- Data for processing
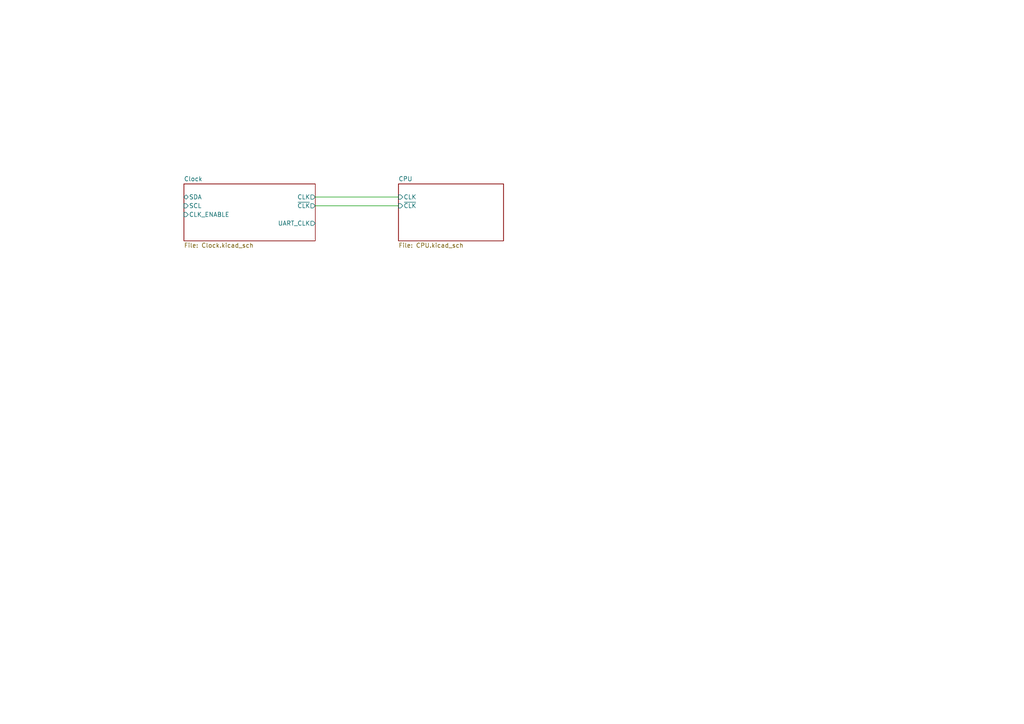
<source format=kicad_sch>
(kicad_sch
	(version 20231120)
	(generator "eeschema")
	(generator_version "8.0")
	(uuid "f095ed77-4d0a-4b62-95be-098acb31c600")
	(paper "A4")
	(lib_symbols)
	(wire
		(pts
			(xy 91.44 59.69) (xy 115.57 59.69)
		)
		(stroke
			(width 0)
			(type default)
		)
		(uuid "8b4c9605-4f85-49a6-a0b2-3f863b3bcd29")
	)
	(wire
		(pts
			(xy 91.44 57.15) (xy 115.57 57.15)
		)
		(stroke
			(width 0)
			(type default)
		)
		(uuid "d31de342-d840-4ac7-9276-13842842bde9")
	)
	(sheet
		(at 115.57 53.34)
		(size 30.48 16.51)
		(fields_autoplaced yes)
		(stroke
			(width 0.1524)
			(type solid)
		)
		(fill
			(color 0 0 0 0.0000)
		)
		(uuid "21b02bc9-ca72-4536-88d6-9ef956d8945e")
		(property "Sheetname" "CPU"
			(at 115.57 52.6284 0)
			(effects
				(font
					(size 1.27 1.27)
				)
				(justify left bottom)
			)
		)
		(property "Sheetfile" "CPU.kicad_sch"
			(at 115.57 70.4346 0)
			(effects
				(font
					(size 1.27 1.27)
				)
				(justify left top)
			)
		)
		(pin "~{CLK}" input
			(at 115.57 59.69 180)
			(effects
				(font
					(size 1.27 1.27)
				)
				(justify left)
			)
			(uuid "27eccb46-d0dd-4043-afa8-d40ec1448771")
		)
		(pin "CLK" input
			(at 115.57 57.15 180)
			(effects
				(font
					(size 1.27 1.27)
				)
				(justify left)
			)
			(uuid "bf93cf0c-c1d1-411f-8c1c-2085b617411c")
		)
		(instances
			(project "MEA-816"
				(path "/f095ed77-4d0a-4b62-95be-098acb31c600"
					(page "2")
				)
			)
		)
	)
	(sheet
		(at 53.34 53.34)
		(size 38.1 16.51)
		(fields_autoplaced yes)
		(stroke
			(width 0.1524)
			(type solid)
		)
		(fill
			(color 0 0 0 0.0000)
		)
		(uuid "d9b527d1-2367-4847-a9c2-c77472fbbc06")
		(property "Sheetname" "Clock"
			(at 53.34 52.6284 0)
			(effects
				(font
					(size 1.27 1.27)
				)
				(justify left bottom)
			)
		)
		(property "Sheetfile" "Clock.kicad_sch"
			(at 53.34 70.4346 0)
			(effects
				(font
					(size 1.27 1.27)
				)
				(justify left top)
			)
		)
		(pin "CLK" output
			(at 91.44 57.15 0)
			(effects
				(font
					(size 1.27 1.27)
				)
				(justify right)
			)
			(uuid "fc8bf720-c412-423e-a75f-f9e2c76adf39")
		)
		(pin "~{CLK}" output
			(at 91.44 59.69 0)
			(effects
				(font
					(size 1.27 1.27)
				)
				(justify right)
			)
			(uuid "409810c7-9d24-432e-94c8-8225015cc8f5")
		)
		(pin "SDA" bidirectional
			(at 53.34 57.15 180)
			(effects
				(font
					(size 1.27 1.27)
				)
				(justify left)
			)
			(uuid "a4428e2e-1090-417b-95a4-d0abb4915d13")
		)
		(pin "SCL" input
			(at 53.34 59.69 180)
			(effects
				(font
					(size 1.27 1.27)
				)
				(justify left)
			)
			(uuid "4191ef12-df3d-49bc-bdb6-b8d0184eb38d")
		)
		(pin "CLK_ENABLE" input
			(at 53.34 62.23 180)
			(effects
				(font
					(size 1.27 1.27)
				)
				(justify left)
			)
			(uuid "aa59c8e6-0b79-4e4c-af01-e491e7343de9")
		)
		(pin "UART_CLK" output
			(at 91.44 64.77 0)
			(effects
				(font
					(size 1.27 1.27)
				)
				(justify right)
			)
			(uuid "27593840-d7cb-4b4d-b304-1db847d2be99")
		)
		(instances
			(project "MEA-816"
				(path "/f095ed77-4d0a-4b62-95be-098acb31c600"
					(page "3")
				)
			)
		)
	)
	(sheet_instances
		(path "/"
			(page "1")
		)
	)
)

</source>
...
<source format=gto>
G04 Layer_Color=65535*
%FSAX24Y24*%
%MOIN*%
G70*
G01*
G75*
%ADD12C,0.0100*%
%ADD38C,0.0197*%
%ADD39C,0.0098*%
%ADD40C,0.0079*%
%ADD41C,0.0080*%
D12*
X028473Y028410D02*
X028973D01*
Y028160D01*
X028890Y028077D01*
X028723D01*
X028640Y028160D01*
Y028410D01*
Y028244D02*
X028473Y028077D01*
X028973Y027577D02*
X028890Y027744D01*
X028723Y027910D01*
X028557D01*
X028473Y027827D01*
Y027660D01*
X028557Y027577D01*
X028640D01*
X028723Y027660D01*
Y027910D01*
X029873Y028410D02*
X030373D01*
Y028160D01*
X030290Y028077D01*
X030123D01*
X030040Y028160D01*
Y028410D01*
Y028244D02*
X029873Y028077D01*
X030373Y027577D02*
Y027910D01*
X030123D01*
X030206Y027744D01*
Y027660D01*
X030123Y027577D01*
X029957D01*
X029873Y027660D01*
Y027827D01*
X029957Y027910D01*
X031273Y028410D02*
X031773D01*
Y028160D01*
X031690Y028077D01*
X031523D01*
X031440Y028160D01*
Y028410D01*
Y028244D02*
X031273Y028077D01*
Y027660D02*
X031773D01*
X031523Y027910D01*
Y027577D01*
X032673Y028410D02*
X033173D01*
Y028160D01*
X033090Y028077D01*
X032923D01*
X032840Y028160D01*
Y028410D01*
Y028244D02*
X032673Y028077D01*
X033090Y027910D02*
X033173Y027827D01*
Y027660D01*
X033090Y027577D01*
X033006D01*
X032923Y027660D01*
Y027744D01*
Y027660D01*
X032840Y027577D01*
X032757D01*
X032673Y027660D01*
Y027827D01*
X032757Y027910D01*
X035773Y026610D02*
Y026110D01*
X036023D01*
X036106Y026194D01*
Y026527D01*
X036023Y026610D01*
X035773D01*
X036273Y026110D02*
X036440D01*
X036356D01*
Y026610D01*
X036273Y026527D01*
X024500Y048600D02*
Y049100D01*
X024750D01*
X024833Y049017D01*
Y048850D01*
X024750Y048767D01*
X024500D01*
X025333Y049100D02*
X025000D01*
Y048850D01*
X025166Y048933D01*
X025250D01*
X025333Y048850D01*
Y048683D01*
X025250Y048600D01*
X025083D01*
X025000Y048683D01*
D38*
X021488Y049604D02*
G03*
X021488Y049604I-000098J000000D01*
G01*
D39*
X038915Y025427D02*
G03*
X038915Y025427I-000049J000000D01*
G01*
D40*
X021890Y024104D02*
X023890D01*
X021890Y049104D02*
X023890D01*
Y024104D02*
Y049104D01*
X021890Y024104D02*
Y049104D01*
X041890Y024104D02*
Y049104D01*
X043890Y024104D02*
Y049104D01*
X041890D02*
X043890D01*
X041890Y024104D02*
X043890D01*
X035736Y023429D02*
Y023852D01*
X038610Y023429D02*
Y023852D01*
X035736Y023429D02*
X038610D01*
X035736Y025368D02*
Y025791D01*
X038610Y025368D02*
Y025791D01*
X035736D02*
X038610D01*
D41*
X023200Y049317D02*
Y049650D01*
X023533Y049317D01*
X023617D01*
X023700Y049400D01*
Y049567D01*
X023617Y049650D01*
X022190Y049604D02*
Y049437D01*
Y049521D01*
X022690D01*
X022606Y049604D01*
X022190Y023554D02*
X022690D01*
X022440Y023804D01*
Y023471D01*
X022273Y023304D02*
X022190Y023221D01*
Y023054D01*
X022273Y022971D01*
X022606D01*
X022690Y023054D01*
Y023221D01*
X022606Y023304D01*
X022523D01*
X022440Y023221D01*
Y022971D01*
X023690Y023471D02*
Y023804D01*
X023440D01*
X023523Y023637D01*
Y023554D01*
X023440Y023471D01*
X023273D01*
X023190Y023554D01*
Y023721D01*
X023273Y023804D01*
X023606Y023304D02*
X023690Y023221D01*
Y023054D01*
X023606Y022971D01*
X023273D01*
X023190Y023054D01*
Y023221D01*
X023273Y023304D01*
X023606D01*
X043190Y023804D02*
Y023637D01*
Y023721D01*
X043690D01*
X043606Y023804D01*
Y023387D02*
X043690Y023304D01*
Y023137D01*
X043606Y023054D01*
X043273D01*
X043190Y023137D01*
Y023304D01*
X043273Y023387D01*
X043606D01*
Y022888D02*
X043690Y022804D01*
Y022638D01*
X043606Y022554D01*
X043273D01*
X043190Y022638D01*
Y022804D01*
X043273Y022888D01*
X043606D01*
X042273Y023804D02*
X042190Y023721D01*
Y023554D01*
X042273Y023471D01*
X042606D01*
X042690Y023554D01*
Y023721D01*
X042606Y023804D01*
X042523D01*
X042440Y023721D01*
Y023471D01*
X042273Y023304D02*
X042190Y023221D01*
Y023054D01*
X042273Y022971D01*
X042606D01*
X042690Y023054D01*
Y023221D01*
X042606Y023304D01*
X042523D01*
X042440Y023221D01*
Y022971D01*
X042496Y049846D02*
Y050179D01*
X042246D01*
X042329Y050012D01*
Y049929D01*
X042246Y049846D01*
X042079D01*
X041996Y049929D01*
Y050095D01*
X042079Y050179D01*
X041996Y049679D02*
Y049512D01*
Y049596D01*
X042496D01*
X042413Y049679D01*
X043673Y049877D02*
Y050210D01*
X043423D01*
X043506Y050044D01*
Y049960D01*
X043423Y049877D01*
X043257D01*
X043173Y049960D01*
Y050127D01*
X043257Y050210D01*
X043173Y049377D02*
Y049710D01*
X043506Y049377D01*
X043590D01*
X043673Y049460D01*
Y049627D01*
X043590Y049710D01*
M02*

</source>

- Your task
Please copy each line of the material that has the string "Sheetfile" somewhere in it.

- Your solution
		(property "Sheetfile" "CPU.kicad_sch"
		(property "Sheetfile" "Clock.kicad_sch"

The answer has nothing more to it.